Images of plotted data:
----

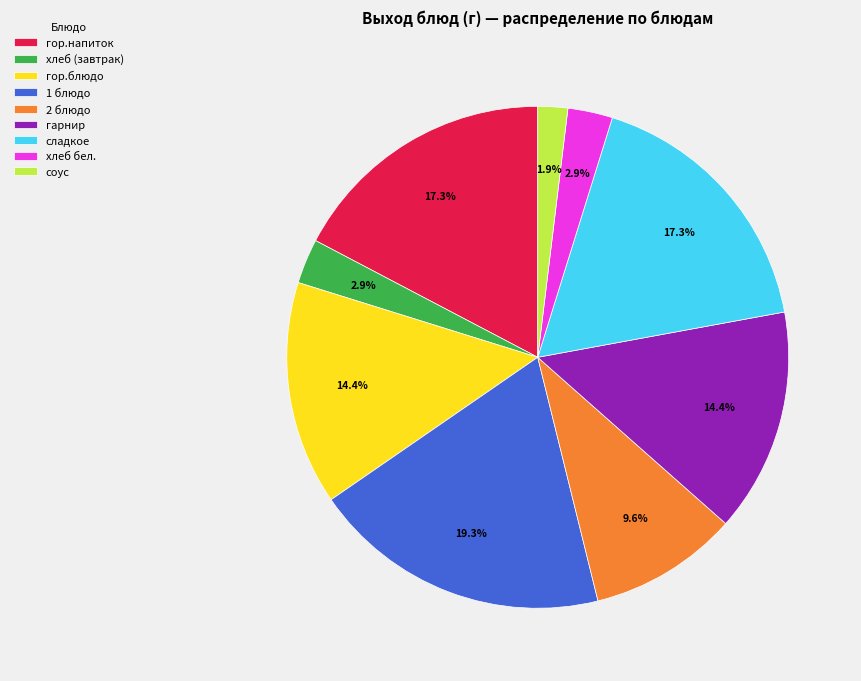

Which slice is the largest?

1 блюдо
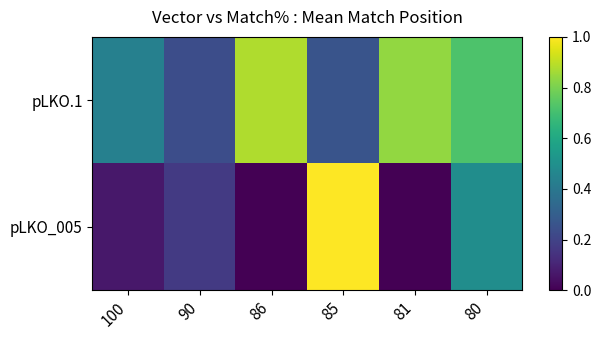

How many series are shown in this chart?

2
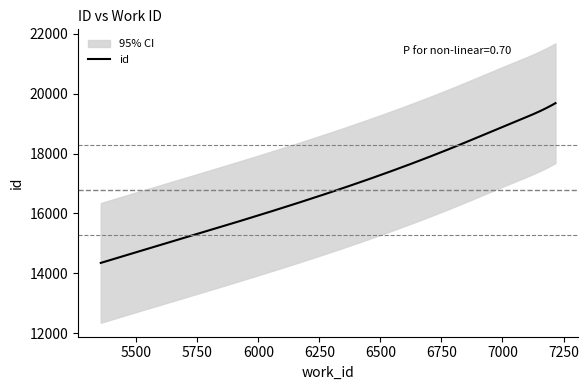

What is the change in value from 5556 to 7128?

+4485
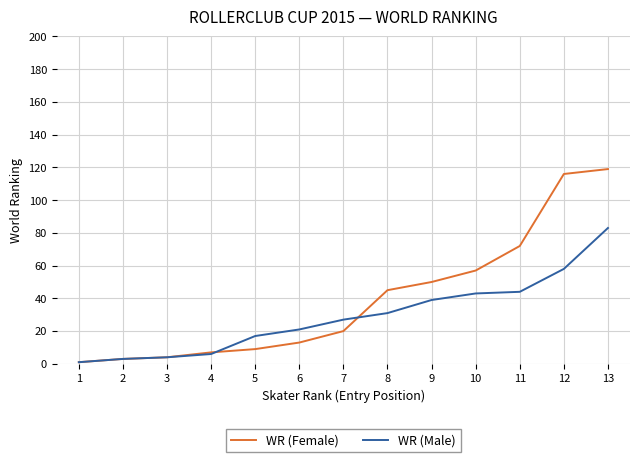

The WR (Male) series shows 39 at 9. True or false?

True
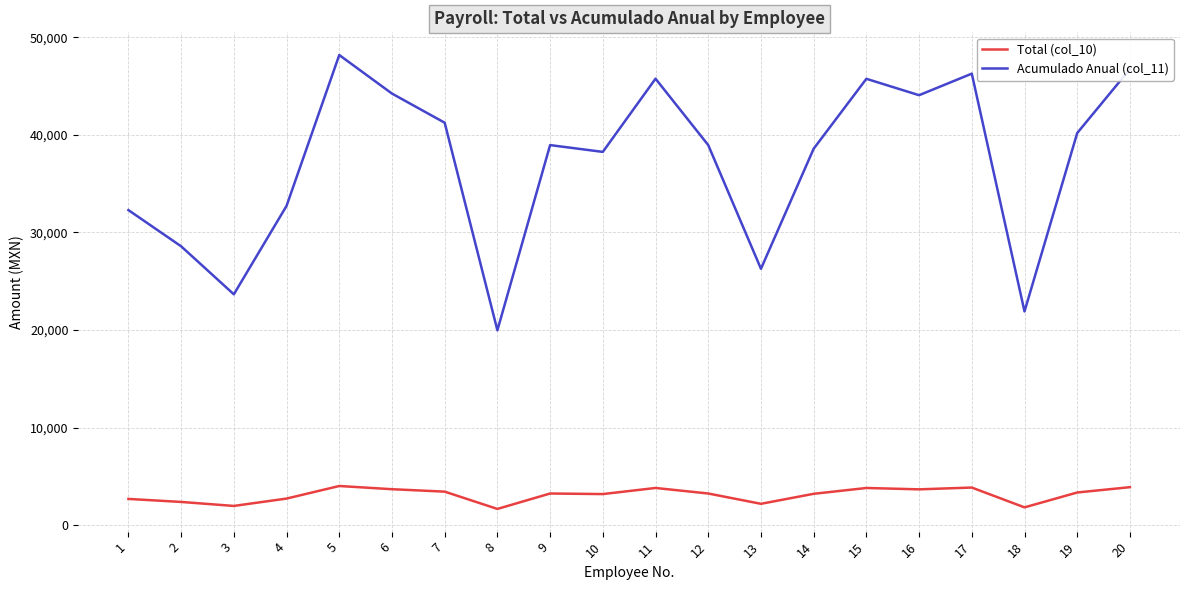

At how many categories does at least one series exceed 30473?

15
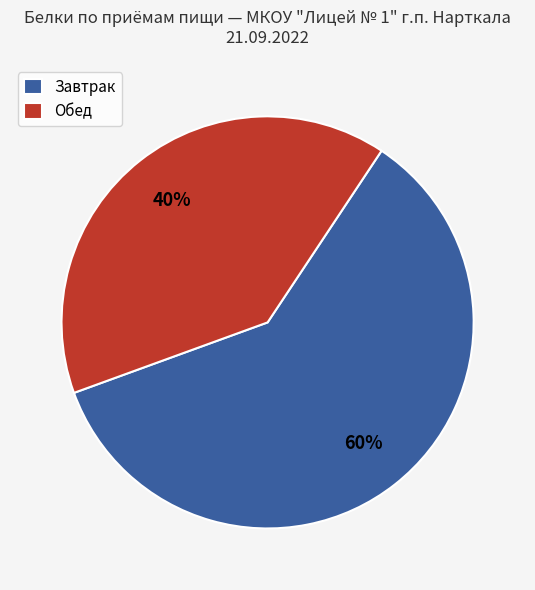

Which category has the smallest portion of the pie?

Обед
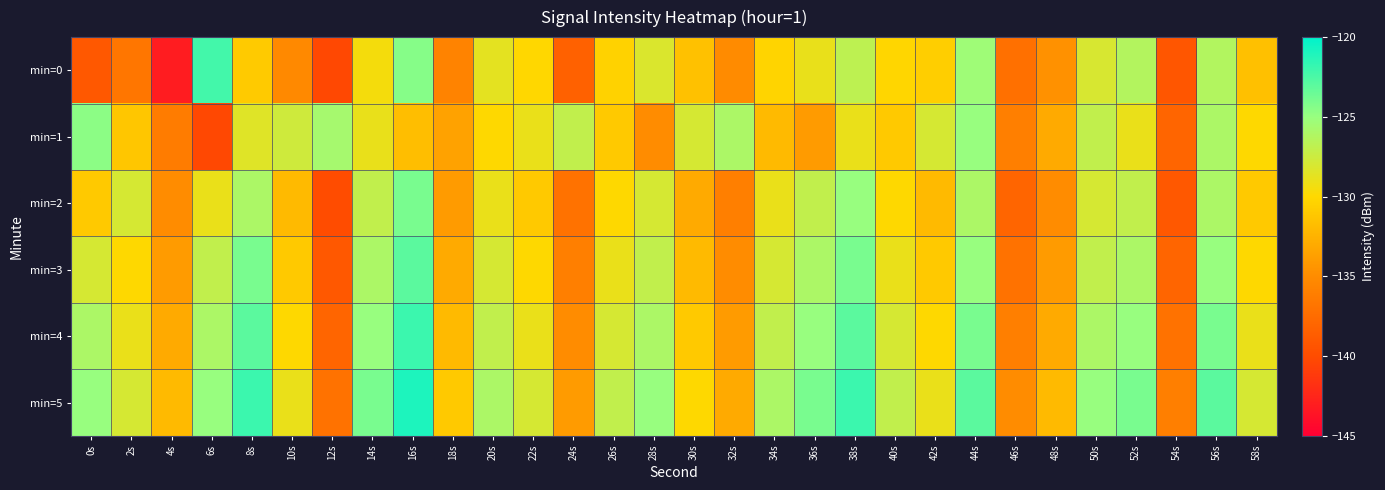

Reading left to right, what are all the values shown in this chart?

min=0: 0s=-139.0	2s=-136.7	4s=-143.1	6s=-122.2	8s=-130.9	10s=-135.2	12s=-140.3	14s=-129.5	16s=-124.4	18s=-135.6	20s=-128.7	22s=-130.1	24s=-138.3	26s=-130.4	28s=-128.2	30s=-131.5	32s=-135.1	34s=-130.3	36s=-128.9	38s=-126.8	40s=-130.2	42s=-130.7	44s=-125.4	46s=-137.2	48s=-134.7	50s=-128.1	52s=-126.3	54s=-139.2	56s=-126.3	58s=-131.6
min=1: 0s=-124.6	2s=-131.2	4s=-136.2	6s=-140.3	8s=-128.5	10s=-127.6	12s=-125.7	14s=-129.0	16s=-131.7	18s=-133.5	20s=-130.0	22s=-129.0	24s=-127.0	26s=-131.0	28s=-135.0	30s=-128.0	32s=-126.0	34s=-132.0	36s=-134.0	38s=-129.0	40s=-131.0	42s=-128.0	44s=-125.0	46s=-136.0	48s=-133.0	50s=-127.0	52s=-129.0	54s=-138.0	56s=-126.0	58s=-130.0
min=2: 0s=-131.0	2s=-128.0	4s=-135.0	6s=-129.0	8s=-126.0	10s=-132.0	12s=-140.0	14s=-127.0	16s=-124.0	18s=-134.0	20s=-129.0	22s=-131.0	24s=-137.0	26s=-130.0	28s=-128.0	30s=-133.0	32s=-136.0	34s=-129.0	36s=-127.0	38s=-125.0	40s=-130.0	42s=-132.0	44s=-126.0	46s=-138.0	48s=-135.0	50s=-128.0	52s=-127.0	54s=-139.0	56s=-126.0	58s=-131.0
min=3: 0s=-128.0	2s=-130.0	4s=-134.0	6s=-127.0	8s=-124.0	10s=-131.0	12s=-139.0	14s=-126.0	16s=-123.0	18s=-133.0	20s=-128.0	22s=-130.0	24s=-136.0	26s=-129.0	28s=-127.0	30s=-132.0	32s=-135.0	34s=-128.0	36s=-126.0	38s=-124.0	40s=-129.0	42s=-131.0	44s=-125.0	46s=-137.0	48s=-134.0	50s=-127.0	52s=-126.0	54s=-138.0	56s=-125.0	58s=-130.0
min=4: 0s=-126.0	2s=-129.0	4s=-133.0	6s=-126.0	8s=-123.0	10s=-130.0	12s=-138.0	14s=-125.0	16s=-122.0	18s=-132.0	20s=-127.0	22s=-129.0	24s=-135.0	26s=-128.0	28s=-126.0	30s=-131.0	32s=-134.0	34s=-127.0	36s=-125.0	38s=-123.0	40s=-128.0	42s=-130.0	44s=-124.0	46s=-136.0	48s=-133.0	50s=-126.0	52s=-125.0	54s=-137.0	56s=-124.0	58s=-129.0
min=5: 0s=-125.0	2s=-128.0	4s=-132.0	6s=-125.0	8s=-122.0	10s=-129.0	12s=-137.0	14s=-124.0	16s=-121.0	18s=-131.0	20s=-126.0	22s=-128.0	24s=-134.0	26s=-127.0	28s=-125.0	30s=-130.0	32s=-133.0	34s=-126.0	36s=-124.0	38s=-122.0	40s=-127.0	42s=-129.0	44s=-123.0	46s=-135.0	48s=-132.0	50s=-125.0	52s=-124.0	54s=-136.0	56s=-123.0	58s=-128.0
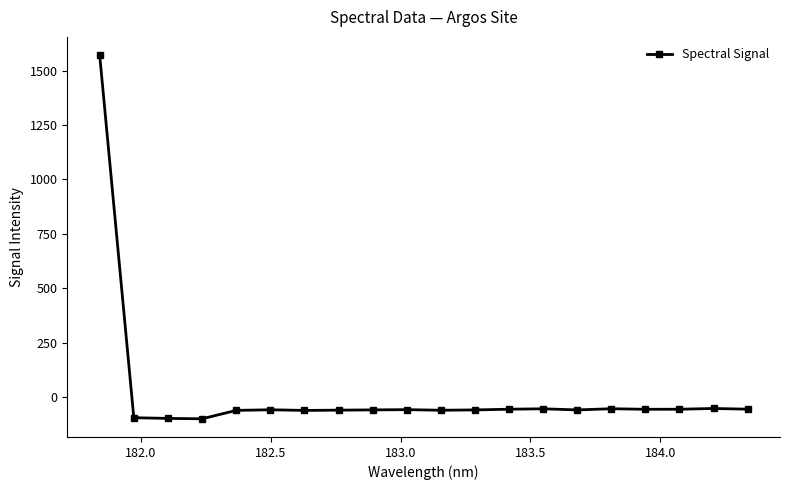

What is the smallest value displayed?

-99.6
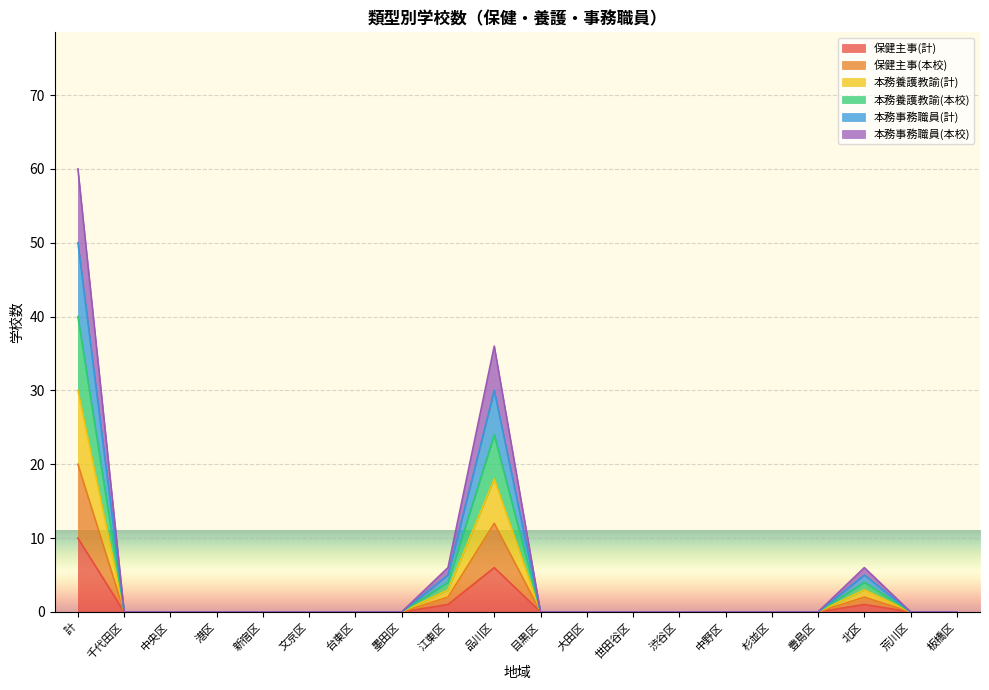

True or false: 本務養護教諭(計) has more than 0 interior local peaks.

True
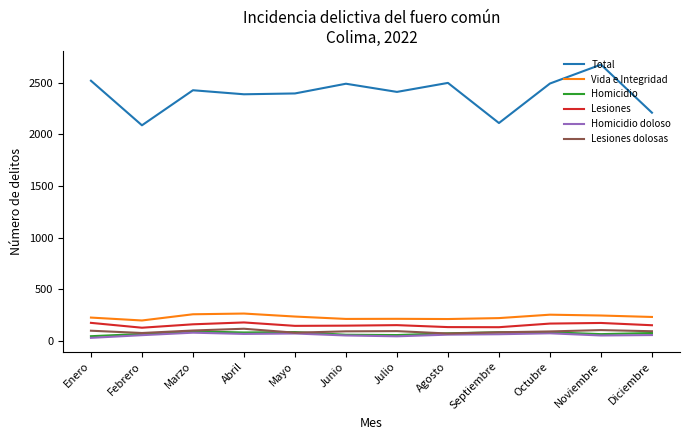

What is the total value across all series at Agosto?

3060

----

WHAT IS EXPECTED: Can you copy all of the records above word for word, leaving the pictures out?

TASK RESULT:
Which slice is the largest?

1 блюдо

How many series are shown in this chart?

2

What is the change in value from 5556 to 7128?

+4485

The WR (Male) series shows 39 at 9. True or false?

True

At how many categories does at least one series exceed 30473?

15

Which category has the smallest portion of the pie?

Обед

Reading left to right, what are all the values shown in this chart?

min=0: 0s=-139.0	2s=-136.7	4s=-143.1	6s=-122.2	8s=-130.9	10s=-135.2	12s=-140.3	14s=-129.5	16s=-124.4	18s=-135.6	20s=-128.7	22s=-130.1	24s=-138.3	26s=-130.4	28s=-128.2	30s=-131.5	32s=-135.1	34s=-130.3	36s=-128.9	38s=-126.8	40s=-130.2	42s=-130.7	44s=-125.4	46s=-137.2	48s=-134.7	50s=-128.1	52s=-126.3	54s=-139.2	56s=-126.3	58s=-131.6
min=1: 0s=-124.6	2s=-131.2	4s=-136.2	6s=-140.3	8s=-128.5	10s=-127.6	12s=-125.7	14s=-129.0	16s=-131.7	18s=-133.5	20s=-130.0	22s=-129.0	24s=-127.0	26s=-131.0	28s=-135.0	30s=-128.0	32s=-126.0	34s=-132.0	36s=-134.0	38s=-129.0	40s=-131.0	42s=-128.0	44s=-125.0	46s=-136.0	48s=-133.0	50s=-127.0	52s=-129.0	54s=-138.0	56s=-126.0	58s=-130.0
min=2: 0s=-131.0	2s=-128.0	4s=-135.0	6s=-129.0	8s=-126.0	10s=-132.0	12s=-140.0	14s=-127.0	16s=-124.0	18s=-134.0	20s=-129.0	22s=-131.0	24s=-137.0	26s=-130.0	28s=-128.0	30s=-133.0	32s=-136.0	34s=-129.0	36s=-127.0	38s=-125.0	40s=-130.0	42s=-132.0	44s=-126.0	46s=-138.0	48s=-135.0	50s=-128.0	52s=-127.0	54s=-139.0	56s=-126.0	58s=-131.0
min=3: 0s=-128.0	2s=-130.0	4s=-134.0	6s=-127.0	8s=-124.0	10s=-131.0	12s=-139.0	14s=-126.0	16s=-123.0	18s=-133.0	20s=-128.0	22s=-130.0	24s=-136.0	26s=-129.0	28s=-127.0	30s=-132.0	32s=-135.0	34s=-128.0	36s=-126.0	38s=-124.0	40s=-129.0	42s=-131.0	44s=-125.0	46s=-137.0	48s=-134.0	50s=-127.0	52s=-126.0	54s=-138.0	56s=-125.0	58s=-130.0
min=4: 0s=-126.0	2s=-129.0	4s=-133.0	6s=-126.0	8s=-123.0	10s=-130.0	12s=-138.0	14s=-125.0	16s=-122.0	18s=-132.0	20s=-127.0	22s=-129.0	24s=-135.0	26s=-128.0	28s=-126.0	30s=-131.0	32s=-134.0	34s=-127.0	36s=-125.0	38s=-123.0	40s=-128.0	42s=-130.0	44s=-124.0	46s=-136.0	48s=-133.0	50s=-126.0	52s=-125.0	54s=-137.0	56s=-124.0	58s=-129.0
min=5: 0s=-125.0	2s=-128.0	4s=-132.0	6s=-125.0	8s=-122.0	10s=-129.0	12s=-137.0	14s=-124.0	16s=-121.0	18s=-131.0	20s=-126.0	22s=-128.0	24s=-134.0	26s=-127.0	28s=-125.0	30s=-130.0	32s=-133.0	34s=-126.0	36s=-124.0	38s=-122.0	40s=-127.0	42s=-129.0	44s=-123.0	46s=-135.0	48s=-132.0	50s=-125.0	52s=-124.0	54s=-136.0	56s=-123.0	58s=-128.0

What is the smallest value displayed?

-99.6

True or false: 本務養護教諭(計) has more than 0 interior local peaks.

True

What is the total value across all series at Agosto?

3060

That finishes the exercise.